*PAGE EXCERPT*:

——————————

The venous drainage includes several anastomotic branches, coming from cranially the axillary vein, through the internal mammary vein, and caudally, the femoral vein through the superficial epigastric vein. In addition, the umbilicus may be connected with the portal system, through small umbilical veins.
The lymphatic system connects the umbilical region to the axillary, inguinal, and para-aortic lymph nodes. The deep lymphatic system passes along the falciform ligament, pierces the diaphragm and enters the anterior mediastinum or courses to the nodes around the iliac arteries [12–15].
All these systems (arterial, venous and lymphatic) as described represent possible routes by which metastatic tumour cells could implant into the umbilical region.
It is reasonable to suggest that direct extension of tumour through the peritoneum is the preferred route for gastrointestinal tumours. Furthermore, the common association between hepatic and umbilical metastases might suggests that the hypothesis that the tumour spreads from the primary tumour to the liver through the portal system and then through the lymphatic and/or venous channels, they spread to the umbilicus. It is still unclear if the umbilical tumour spread precedes the hepatic spread or vice versa.
Renal cell carcinoma typically spreads via extra-renal extension, lymphatic dissemination or venous invasion by the tumour. Intraperitoneal spread may occur as a result of disruption of the renal capsule . The dissemination of neoplastic cell through the urachus is assumed to be the mechanism for the bladder cancers.
Prognosis and therapy
Usually the presence of an umbilical metastasis indicates a poor prognosis, is a sign of advanced neoplastic disease, and may not be amenable to surgery. The survival of these patients without treatment has been reported to range from 2 to 11 months from the time of initial diagnosis [17–19].

——————————

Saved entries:
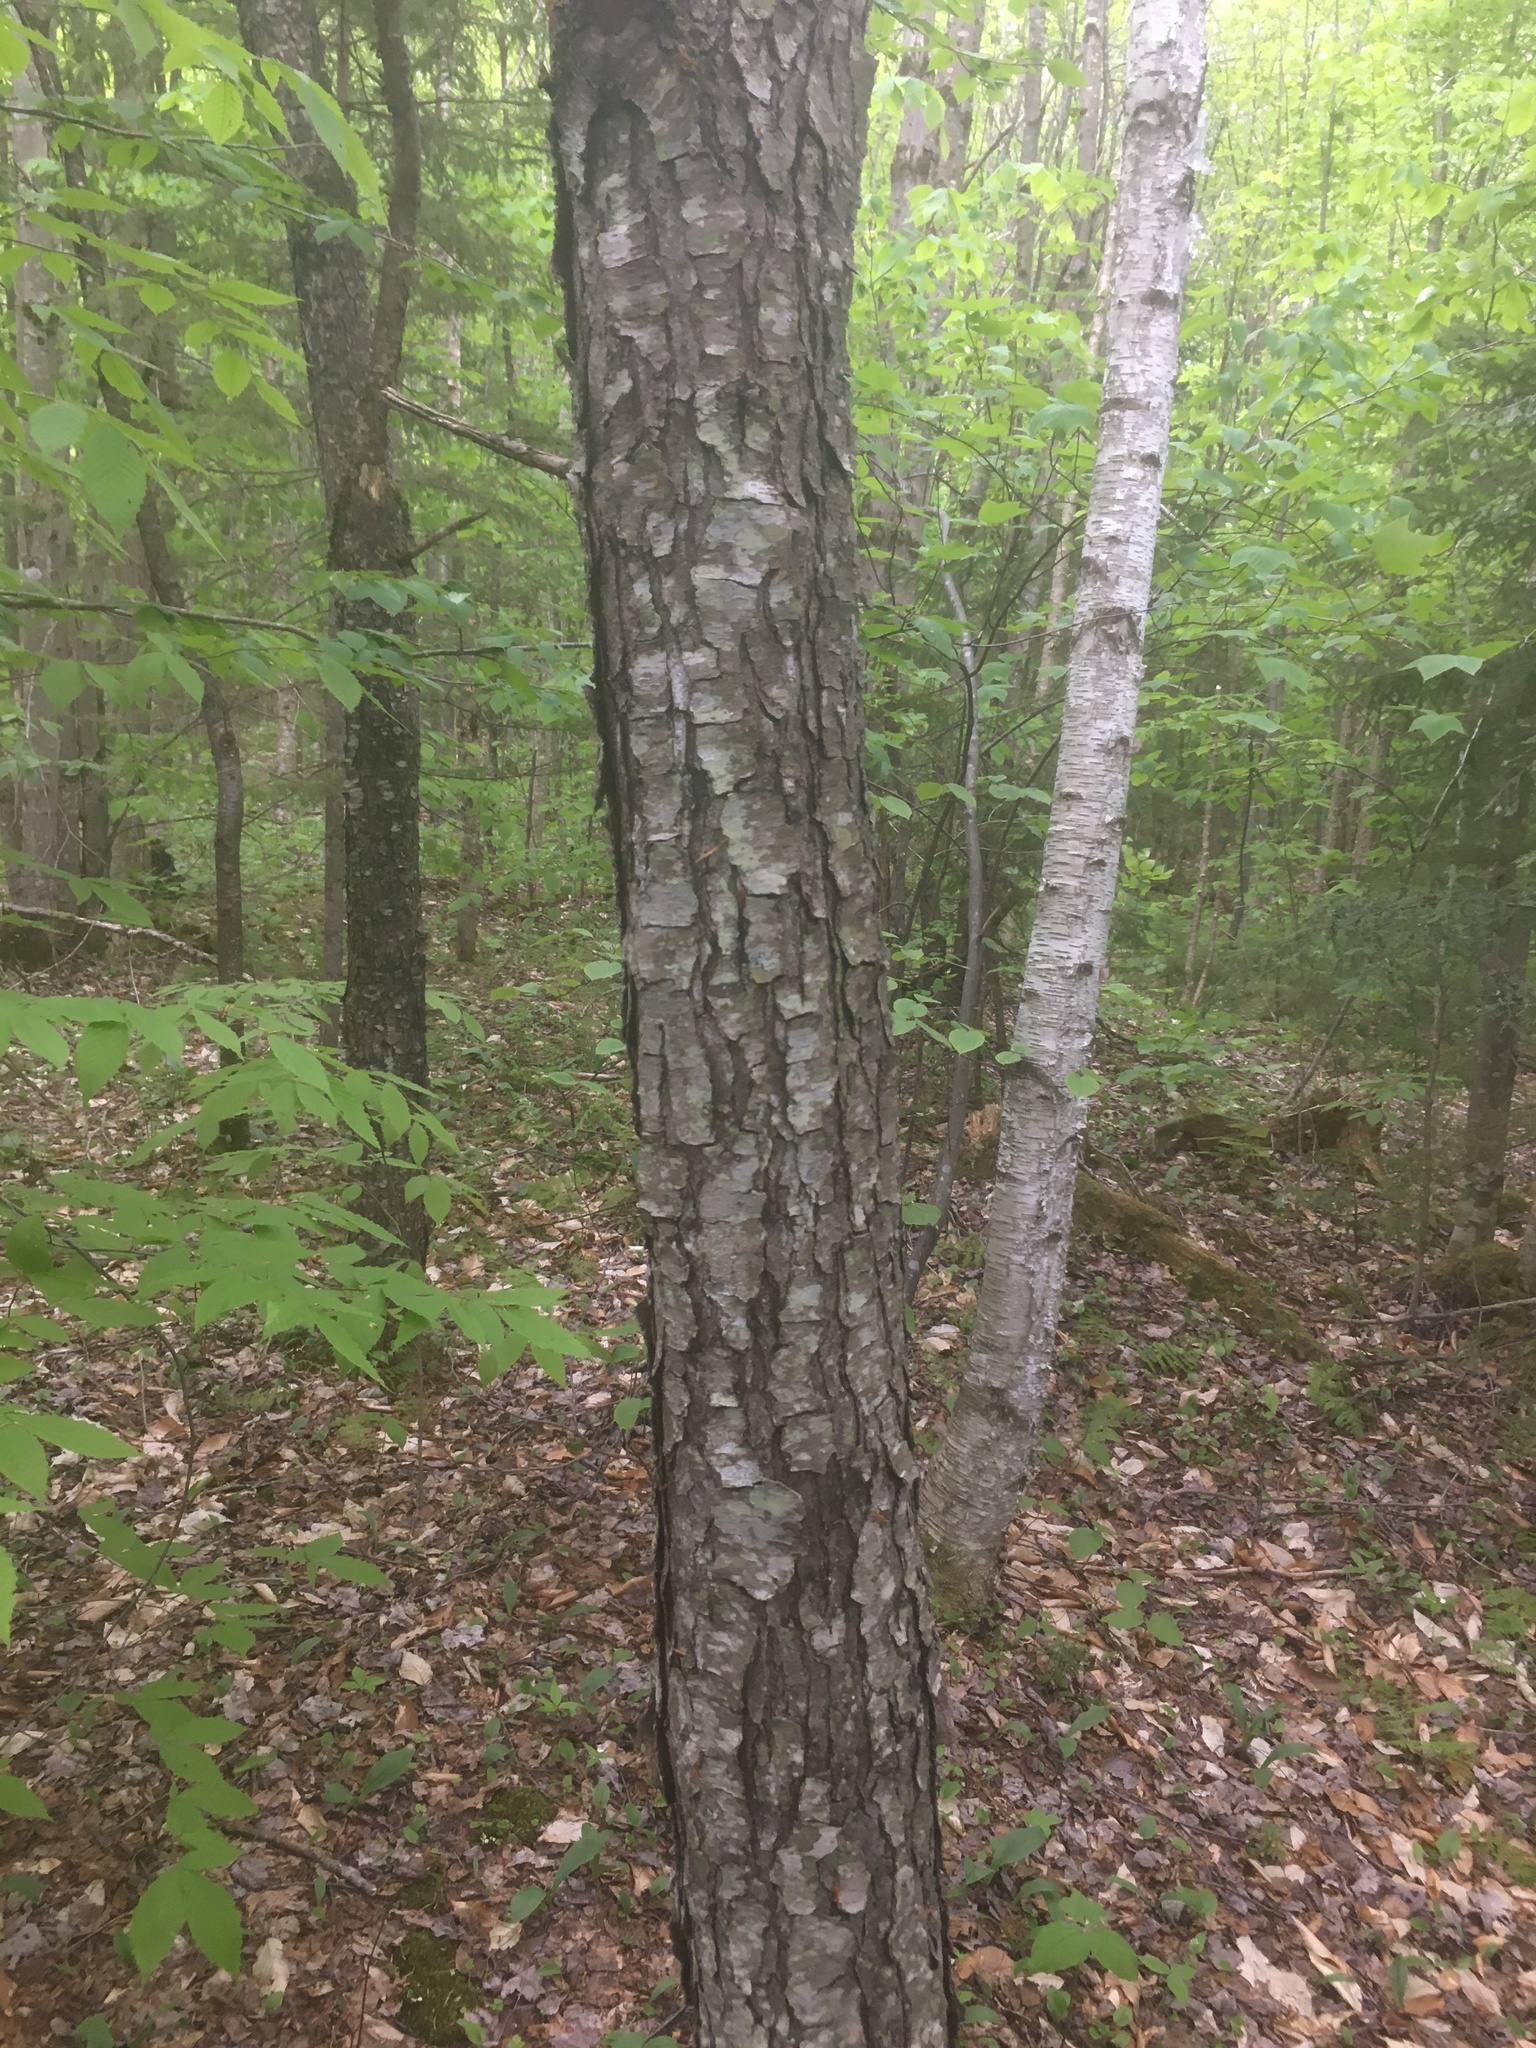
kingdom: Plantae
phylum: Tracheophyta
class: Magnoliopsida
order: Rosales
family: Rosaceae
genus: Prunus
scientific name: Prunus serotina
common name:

——————————

*WHAT TO WORK ON*:
a. Return everything in the passage on umbilical metastases above, from "It is reasonable" down to "or vice versa.".
b. According to the passage on umbilical metastases above, what survival range has been reported for these patients without treatment?

*ANSWERS FOR THE EXERCISE*:
a.
It is reasonable to suggest that direct extension of tumour through the peritoneum is the preferred route for gastrointestinal tumours. Furthermore, the common association between hepatic and umbilical metastases might suggests that the hypothesis that the tumour spreads from the primary tumour to the liver through the portal system and then through the lymphatic and/or venous channels, they spread to the umbilicus. It is still unclear if the umbilical tumour spread precedes the hepatic spread or vice versa.

b. From 2 to 11 months from the time of initial diagnosis.